One of the main aspects of Active Minds is to create a safe space for students to discuss metal health, starting with their meetings. “I joined my freshman year and found people that I could really relate to and be comfortable around,” said Boomer. “We are breaking down the walls that surround what is and isn’t appropriate to talk about.”

The club educates their members about mental health and encourages discussion that is generally considered “unacceptable” in a public setting. By beginning with college students and these small meetings, they hope to create a discussion that goes outside of the meeting space. Goldenberg said that there has even been a study done that proves that Active Minds reduces the stigma in their members.

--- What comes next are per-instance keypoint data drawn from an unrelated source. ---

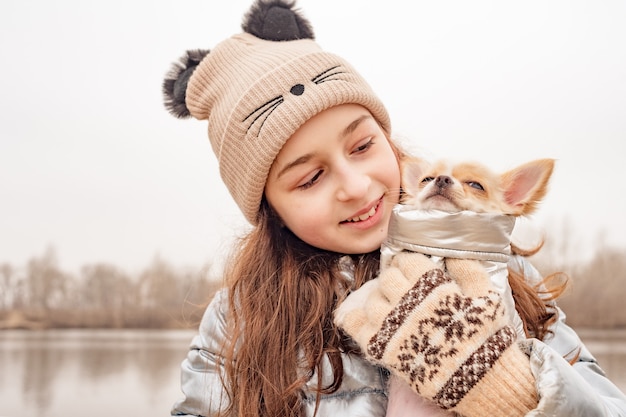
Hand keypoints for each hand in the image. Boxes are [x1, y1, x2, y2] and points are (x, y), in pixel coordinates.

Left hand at [334, 252, 536, 416]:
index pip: (406, 261)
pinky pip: (357, 328)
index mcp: (431, 287)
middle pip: (387, 279)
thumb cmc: (486, 336)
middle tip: (403, 287)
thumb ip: (468, 268)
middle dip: (394, 280)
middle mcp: (408, 304)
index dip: (408, 262)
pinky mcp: (383, 349)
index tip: (410, 267)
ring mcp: (393, 327)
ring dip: (380, 301)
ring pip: (372, 302)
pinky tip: (361, 317)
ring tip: (391, 305)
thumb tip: (451, 252)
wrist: (482, 380)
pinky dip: (355, 320)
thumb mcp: (486, 295)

Everyone is encouraged to attend Active Minds meetings; the club is not only geared towards psychology majors. Another aspect of the club is to connect students with other campus organizations, some of which include Health and Wellness and Counseling and Psychological Services. The Disabled Students Program (DSP) also consults with Active Minds as needed.

There is no reason mental illness should only be talked about in a private setting, and to push the boundaries, Active Minds will put on an event like nothing they have hosted in the past.

Held in collaboration with Associated Students and the Commission on Student Well Being, “Stigma Free UCSB” will be held in Storke Plaza on Thursday, Nov. 13 from 12 to 5 PM. There will be booths from student organizations of all backgrounds, not just psychology-based clubs, that wish to show their support of a stigma-free campus.

The first part of the event will be a mental wellness fair from 12 to 2 PM, with activities and games, such as Tai Chi and yoga. The second half will feature a TED Talk presentation and panel from community members who will share their knowledge and stories. A meditation leader will wrap up the event, so that the participants can relax and reflect.

“This event is new for us” said Boomer. “It takes us out of the quiet space we usually have, but we want it to be fun as well.”

Everyone is encouraged to attend the event, and all are welcome to join the club. Active Minds meetings are held on Tuesdays at 7 PM in the Student Resource Building in the OSL Conference Room.